'''
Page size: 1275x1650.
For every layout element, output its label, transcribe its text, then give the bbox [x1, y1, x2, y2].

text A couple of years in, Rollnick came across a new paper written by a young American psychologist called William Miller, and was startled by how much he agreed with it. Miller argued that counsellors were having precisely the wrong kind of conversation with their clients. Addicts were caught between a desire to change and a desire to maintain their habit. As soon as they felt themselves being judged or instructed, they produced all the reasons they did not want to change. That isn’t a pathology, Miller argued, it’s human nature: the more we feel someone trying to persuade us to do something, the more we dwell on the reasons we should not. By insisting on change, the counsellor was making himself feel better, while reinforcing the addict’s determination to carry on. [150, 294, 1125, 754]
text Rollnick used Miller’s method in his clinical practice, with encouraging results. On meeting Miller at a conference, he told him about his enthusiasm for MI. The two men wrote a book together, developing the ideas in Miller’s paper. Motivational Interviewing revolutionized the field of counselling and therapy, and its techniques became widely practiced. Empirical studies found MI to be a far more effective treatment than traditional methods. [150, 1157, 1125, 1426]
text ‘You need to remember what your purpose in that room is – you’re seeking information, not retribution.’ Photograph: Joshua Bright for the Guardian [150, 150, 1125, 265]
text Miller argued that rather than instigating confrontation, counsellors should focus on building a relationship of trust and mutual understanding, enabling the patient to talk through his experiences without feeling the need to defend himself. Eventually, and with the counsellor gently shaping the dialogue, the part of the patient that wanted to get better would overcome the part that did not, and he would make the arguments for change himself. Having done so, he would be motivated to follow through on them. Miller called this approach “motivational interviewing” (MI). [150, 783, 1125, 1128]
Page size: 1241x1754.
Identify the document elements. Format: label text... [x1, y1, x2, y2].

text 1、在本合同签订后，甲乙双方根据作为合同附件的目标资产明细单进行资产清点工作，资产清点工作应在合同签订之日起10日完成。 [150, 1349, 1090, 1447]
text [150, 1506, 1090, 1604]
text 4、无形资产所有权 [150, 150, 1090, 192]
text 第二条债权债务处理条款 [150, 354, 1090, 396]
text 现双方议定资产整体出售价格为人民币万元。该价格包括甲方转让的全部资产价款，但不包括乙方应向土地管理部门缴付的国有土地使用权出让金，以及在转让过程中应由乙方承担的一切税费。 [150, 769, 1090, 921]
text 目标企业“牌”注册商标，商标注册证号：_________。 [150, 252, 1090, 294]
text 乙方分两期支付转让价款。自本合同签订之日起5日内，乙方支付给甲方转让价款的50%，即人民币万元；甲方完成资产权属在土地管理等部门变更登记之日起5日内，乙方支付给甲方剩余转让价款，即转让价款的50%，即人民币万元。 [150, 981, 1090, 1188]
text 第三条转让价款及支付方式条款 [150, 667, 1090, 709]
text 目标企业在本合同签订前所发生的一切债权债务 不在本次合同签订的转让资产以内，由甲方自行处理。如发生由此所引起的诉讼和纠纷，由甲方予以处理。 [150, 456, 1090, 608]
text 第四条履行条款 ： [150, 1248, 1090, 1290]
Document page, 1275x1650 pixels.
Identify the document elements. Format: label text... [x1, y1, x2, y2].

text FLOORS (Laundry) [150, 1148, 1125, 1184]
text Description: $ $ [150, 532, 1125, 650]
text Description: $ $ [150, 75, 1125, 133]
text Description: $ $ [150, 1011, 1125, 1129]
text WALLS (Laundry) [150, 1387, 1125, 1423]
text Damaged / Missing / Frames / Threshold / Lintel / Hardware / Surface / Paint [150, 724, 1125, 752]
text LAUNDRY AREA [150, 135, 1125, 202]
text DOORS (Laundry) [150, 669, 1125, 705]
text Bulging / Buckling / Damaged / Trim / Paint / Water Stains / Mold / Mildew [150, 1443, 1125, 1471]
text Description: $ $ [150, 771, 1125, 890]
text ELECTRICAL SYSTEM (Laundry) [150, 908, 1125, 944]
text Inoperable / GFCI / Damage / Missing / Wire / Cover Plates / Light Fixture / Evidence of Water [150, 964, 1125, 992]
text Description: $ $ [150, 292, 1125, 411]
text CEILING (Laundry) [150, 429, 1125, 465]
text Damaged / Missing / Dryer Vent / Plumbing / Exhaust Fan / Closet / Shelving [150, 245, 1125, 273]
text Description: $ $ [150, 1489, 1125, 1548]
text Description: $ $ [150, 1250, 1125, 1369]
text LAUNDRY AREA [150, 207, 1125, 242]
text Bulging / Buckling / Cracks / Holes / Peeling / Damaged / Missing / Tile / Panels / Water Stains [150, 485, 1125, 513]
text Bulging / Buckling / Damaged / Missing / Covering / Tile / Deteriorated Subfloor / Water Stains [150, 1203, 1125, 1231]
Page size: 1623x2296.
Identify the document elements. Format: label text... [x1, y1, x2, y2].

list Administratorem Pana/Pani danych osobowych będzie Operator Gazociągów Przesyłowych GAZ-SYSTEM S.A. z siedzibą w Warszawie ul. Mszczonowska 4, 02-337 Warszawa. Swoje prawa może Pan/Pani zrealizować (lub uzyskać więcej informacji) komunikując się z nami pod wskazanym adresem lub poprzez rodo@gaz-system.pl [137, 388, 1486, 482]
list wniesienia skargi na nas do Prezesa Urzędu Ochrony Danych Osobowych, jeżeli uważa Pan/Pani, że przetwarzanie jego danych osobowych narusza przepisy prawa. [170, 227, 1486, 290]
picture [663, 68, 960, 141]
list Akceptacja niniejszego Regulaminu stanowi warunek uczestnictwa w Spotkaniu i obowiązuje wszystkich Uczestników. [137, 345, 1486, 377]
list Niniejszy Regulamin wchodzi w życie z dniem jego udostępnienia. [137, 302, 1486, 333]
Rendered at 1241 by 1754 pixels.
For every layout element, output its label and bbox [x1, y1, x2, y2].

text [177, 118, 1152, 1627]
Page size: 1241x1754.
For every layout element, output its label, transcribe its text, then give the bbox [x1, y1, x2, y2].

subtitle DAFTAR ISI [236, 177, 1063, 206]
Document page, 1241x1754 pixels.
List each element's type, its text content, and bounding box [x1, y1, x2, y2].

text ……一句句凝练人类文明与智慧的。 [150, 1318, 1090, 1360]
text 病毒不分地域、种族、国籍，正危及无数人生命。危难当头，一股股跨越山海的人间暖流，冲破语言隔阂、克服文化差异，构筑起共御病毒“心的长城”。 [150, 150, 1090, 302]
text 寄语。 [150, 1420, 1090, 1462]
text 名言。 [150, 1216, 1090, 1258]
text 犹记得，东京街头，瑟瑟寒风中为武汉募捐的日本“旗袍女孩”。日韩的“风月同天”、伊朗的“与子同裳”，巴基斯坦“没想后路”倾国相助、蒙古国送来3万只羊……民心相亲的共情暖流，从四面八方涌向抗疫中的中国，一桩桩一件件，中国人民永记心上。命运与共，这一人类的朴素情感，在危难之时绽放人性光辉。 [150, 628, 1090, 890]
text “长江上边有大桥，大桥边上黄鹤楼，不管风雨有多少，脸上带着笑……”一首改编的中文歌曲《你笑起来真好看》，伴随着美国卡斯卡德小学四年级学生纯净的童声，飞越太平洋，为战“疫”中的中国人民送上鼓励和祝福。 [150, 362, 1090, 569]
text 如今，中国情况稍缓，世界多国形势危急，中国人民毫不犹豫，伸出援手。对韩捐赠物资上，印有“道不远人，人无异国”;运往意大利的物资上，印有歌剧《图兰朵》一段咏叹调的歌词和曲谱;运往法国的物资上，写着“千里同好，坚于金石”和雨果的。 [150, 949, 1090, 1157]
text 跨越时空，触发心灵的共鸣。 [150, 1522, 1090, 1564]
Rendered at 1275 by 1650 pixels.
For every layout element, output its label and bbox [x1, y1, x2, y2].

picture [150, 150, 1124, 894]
'''
- About this task -
Transcribe the listing above exactly, including every line.

- Written solution -
Page size: 1275x1650.
For every layout element, output its label, transcribe its text, then give the bbox [x1, y1, x2, y2].

text A couple of years in, Rollnick came across a new paper written by a young American psychologist called William Miller, and was startled by how much he agreed with it. Miller argued that counsellors were having precisely the wrong kind of conversation with their clients. Addicts were caught between a desire to change and a desire to maintain their habit. As soon as they felt themselves being judged or instructed, they produced all the reasons they did not want to change. That isn’t a pathology, Miller argued, it’s human nature: the more we feel someone trying to persuade us to do something, the more we dwell on the reasons we should not. By insisting on change, the counsellor was making himself feel better, while reinforcing the addict’s determination to carry on. [150, 294, 1125, 754]
text Rollnick used Miller’s method in his clinical practice, with encouraging results. On meeting Miller at a conference, he told him about his enthusiasm for MI. The two men wrote a book together, developing the ideas in Miller’s paper. Motivational Interviewing revolutionized the field of counselling and therapy, and its techniques became widely practiced. Empirical studies found MI to be a far more effective treatment than traditional methods. [150, 1157, 1125, 1426]
text ‘You need to remember what your purpose in that room is – you’re seeking information, not retribution.’ Photograph: Joshua Bright for the Guardian [150, 150, 1125, 265]
text Miller argued that rather than instigating confrontation, counsellors should focus on building a relationship of trust and mutual understanding, enabling the patient to talk through his experiences without feeling the need to defend himself. Eventually, and with the counsellor gently shaping the dialogue, the part of the patient that wanted to get better would overcome the part that did not, and he would make the arguments for change himself. Having done so, he would be motivated to follow through on them. Miller called this approach “motivational interviewing” (MI). [150, 783, 1125, 1128]
Page size: 1241x1754.
Identify the document elements. Format: label text... [x1, y1, x2, y2].

text 1、在本合同签订后，甲乙双方根据作为合同附件的目标资产明细单进行资产清点工作，资产清点工作应在合同签订之日起10日完成。 [150, 1349, 1090, 1447]
text [150, 1506, 1090, 1604]
text 4、无形资产所有权 [150, 150, 1090, 192]
text 第二条债权债务处理条款 [150, 354, 1090, 396]
text 现双方议定资产整体出售价格为人民币万元。该价格包括甲方转让的全部资产价款，但不包括乙方应向土地管理部门缴付的国有土地使用权出让金，以及在转让过程中应由乙方承担的一切税费。 [150, 769, 1090, 921]
text 目标企业“牌”注册商标，商标注册证号：_________。 [150, 252, 1090, 294]
text 乙方分两期支付转让价款。自本合同签订之日起5日内，乙方支付给甲方转让价款的50%，即人民币万元；甲方完成资产权属在土地管理等部门变更登记之日起5日内，乙方支付给甲方剩余转让价款，即转让价款的50%，即人民币万元。 [150, 981, 1090, 1188]
text 第三条转让价款及支付方式条款 [150, 667, 1090, 709]
text 目标企业在本合同签订前所发生的一切债权债务 不在本次合同签订的转让资产以内，由甲方自行处理。如发生由此所引起的诉讼和纠纷，由甲方予以处理。 [150, 456, 1090, 608]
text 第四条履行条款 ： [150, 1248, 1090, 1290]
Document page, 1275x1650 pixels.
Identify the document elements. Format: label text... [x1, y1, x2, y2].

text FLOORS (Laundry) [150, 1148, 1125, 1184]
text Description: $ $ [150, 532, 1125, 650]
text Description: $ $ [150, 75, 1125, 133]
text Description: $ $ [150, 1011, 1125, 1129]
text WALLS (Laundry) [150, 1387, 1125, 1423]
text Damaged / Missing / Frames / Threshold / Lintel / Hardware / Surface / Paint [150, 724, 1125, 752]
text LAUNDRY AREA [150, 135, 1125, 202]
text DOORS (Laundry) [150, 669, 1125, 705]
text Bulging / Buckling / Damaged / Trim / Paint / Water Stains / Mold / Mildew [150, 1443, 1125, 1471]
text Description: $ $ [150, 771, 1125, 890]
text ELECTRICAL SYSTEM (Laundry) [150, 908, 1125, 944]
text Inoperable / GFCI / Damage / Missing / Wire / Cover Plates / Light Fixture / Evidence of Water [150, 964, 1125, 992]
text Description: $ $ [150, 292, 1125, 411]
text CEILING (Laundry) [150, 429, 1125, 465]
text Damaged / Missing / Dryer Vent / Plumbing / Exhaust Fan / Closet / Shelving [150, 245, 1125, 273]
text Description: $ $ [150, 1489, 1125, 1548]
text Description: $ $ [150, 1250, 1125, 1369]
text LAUNDRY AREA [150, 207, 1125, 242]
text Bulging / Buckling / Cracks / Holes / Peeling / Damaged / Missing / Tile / Panels / Water Stains [150, 485, 1125, 513]
text Bulging / Buckling / Damaged / Missing / Covering / Tile / Deteriorated Subfloor / Water Stains [150, 1203, 1125, 1231]
Page size: 1623x2296.
Identify the document elements. Format: label text... [x1, y1, x2, y2].

list Administratorem Pana/Pani danych osobowych będzie Operator Gazociągów Przesyłowych GAZ-SYSTEM S.A. z siedzibą w Warszawie ul. Mszczonowska 4, 02-337 Warszawa. Swoje prawa może Pan/Pani zrealizować (lub uzyskać więcej informacji) komunikując się z nami pod wskazanym adresem lub poprzez rodo@gaz-system.pl [137, 388, 1486, 482]
list wniesienia skargi na nas do Prezesa Urzędu Ochrony Danych Osobowych, jeżeli uważa Pan/Pani, że przetwarzanie jego danych osobowych narusza przepisy prawa. [170, 227, 1486, 290]
picture [663, 68, 960, 141]
list Akceptacja niniejszego Regulaminu stanowi warunek uczestnictwa w Spotkaniu i obowiązuje wszystkich Uczestników. [137, 345, 1486, 377]
list Niniejszy Regulamin wchodzi w życie z dniem jego udostępnienia. [137, 302, 1486, 333]
Rendered at 1241 by 1754 pixels.
For every layout element, output its label and bbox [x1, y1, x2, y2].

text [177, 118, 1152, 1627]
Page size: 1241x1754.
For every layout element, output its label, transcribe its text, then give the bbox [x1, y1, x2, y2].

subtitle DAFTAR ISI [236, 177, 1063, 206]
Document page, 1241x1754 pixels.
List each element's type, its text content, and bounding box [x1, y1, x2, y2].

text ……一句句凝练人类文明与智慧的。 [150, 1318, 1090, 1360]
text 病毒不分地域、种族、国籍，正危及无数人生命。危难当头，一股股跨越山海的人间暖流，冲破语言隔阂、克服文化差异，构筑起共御病毒“心的长城”。 [150, 150, 1090, 302]
text 寄语。 [150, 1420, 1090, 1462]
text 名言。 [150, 1216, 1090, 1258]
text 犹记得，东京街头，瑟瑟寒风中为武汉募捐的日本“旗袍女孩”。日韩的“风月同天”、伊朗的“与子同裳”，巴基斯坦“没想后路”倾国相助、蒙古国送来3万只羊……民心相亲的共情暖流，从四面八方涌向抗疫中的中国，一桩桩一件件，中国人民永记心上。命运与共，这一人类的朴素情感，在危难之时绽放人性光辉。 [150, 628, 1090, 890]
text “长江上边有大桥，大桥边上黄鹤楼，不管风雨有多少，脸上带着笑……”一首改编的中文歌曲《你笑起来真好看》，伴随着美国卡斯卡德小学四年级学生纯净的童声，飞越太平洋，为战“疫”中的中国人民送上鼓励和祝福。 [150, 362, 1090, 569]
text 如今，中国情况稍缓，世界多国形势危急，中国人民毫不犹豫，伸出援手。对韩捐赠物资上，印有“道不远人，人无异国”;运往意大利的物资上，印有歌剧《图兰朵》一段咏叹调的歌词和曲谱;运往法国的物资上，写着“千里同好，坚于金石”和雨果的。 [150, 949, 1090, 1157]
text 跨越时空，触发心灵的共鸣。 [150, 1522, 1090, 1564]
Rendered at 1275 by 1650 pixels.
For every layout element, output its label and bbox [x1, y1, x2, y2].

picture [150, 150, 1124, 894]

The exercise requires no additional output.